Y lo hizo. Lo que ocurrió en la estación Victoria no se sabe, pero una hora después Clare telefoneó a Sheldon, que se había marchado a su casa, y con una risilla más bien patética le dijo que Sebastian no le había permitido siquiera quedarse en la estación hasta la partida del tren. La veo muy claramente llegar a ese lugar, con su maleta, los labios a punto de abrirse en una sonrisa alegre, sus ojos miopes escudriñando a través de las ventanillas del tren, buscándolo, encontrándolo. O acaso fue él quien la vio primero... «Hola, aquí estoy», debió de decir ella jubilosa, quizá con demasiado júbilo...
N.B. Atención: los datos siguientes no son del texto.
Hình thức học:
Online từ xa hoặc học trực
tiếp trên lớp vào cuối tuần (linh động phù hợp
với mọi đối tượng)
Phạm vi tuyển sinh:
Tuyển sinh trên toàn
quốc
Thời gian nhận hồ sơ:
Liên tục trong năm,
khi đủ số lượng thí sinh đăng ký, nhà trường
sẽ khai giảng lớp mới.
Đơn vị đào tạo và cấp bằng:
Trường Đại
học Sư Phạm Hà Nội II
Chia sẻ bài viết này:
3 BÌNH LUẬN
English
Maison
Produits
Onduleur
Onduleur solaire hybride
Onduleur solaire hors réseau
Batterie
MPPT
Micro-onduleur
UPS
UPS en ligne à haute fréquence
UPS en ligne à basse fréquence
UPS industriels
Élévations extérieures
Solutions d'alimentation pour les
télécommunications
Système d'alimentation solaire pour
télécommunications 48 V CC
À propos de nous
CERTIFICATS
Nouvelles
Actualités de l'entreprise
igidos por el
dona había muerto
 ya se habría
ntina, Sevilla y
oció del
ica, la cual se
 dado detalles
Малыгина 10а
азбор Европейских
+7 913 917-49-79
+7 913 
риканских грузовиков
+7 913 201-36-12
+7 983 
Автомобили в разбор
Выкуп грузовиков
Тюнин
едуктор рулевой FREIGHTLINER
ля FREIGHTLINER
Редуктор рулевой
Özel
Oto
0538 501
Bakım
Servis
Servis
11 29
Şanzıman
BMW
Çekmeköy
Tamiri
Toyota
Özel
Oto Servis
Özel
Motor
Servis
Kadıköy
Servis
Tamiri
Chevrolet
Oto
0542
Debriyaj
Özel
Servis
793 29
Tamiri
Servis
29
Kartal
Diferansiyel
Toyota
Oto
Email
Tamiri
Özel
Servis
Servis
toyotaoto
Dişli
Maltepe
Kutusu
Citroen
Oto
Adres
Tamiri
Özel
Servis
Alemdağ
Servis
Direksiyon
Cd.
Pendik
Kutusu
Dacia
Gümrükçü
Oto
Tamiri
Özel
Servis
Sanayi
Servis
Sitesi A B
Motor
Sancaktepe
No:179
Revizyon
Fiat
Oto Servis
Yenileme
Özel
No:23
Sebastian le escribió, pocos días después, para decirle que el lugar era muy agradable y que se encontraba muy bien. Después hubo un silencio y sólo cuando Clare envió un ansioso telegrama llegó una postal con la información de que acortaría su descanso en Blauberg y pasaría una semana en París antes de regresar.

Hacia finales de aquella semana Sebastian fue a visitarme. Almorzamos juntos en un restaurante ruso. No lo había visto desde 1924 y corría el año 1929. Parecía enfermo, consumido; salía de la peluquería pero su palidez destacaba la sombra de la barba. En la nuca tenía un forúnculo cubierto de pomada rosa.